No, not really. Instead, he follows you around while trying to run up and punch giant mechs in the I/O port.
Oh, and if he dies while running blindly in front of your weapon, shouting things like “Now THAT'S what I'm TALKIN' 'bout!” you fail the mission as if you died.
He also dies if he gets stuck in, say, a door as it goes through its closing animation. When that happens, you get a screen message saying that Superfly Johnson has crushed his skull, and you reload from the last save point.
Around the fifth time he got stuck in the same door (which you have to go through, by the way) and died in the same way, I looked at my Steam timer and saw that I had put 98 minutes in. Which meant I was officially allowed to be done.
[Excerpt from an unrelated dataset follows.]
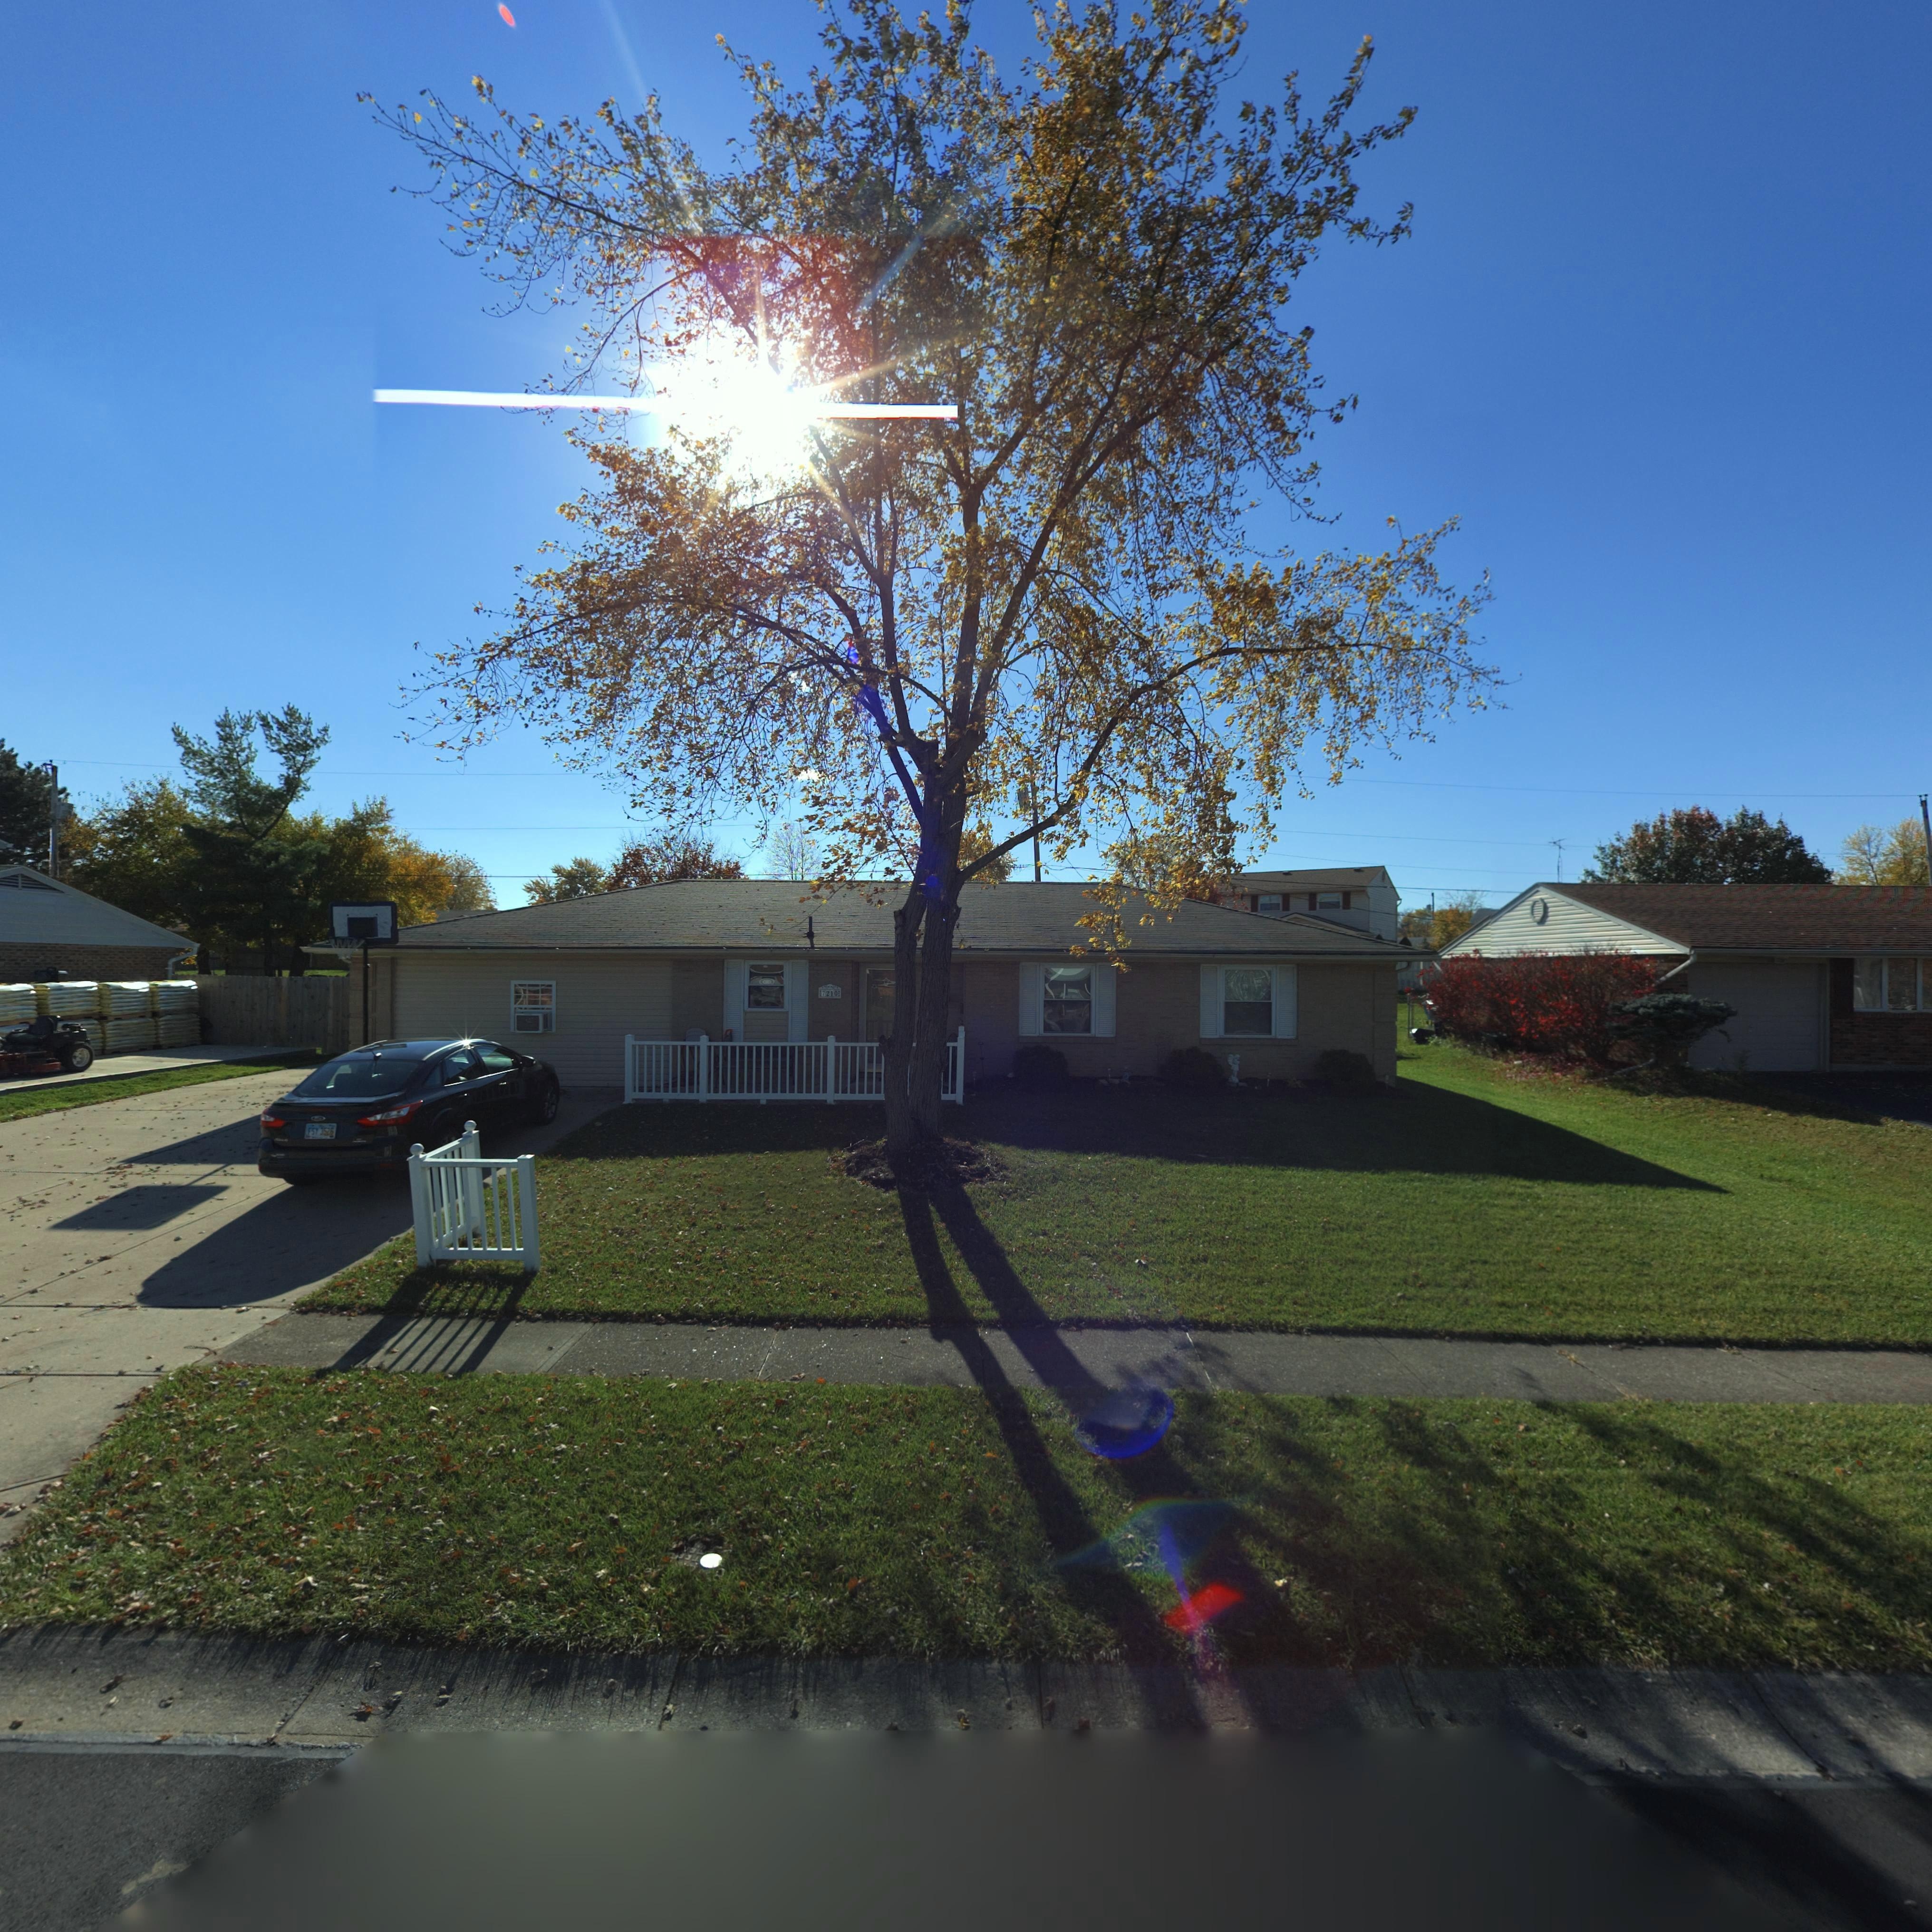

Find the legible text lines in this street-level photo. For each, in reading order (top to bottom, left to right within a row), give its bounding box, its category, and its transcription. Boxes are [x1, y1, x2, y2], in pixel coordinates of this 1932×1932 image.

Sorry, Mr. Crinklepus. If you want someone to avenge your pointless death, you should die in a better game.
Will I Keep Playing?
As Superfly Johnson would say: “AW, HELL NO!”
Is it the Dark Souls of its Genre?
This is always a tough decision, especially without having, you know, played Dark Souls. Should I just look at raw difficulty and leave it at that? Or should I go with developer intent and discount the parts of the game that are hard because the developer didn't execute well enough?
The game billed itself as being very, very, very hard. It succeeded on that front, I think, but only accidentally. My inability to progress past the 98 minute mark was not a function of my inadequacy as a gamer, but of the game's inability to deal with NPCs going through doors.
Daikatana is hard, but it's also unfair. It is my understanding, as someone who has never played Dark Souls, that Dark Souls is scrupulously fair, just very intolerant of player error.
So, taking that into consideration, I'll give this one a five on the zero-to-Dark Souls scale.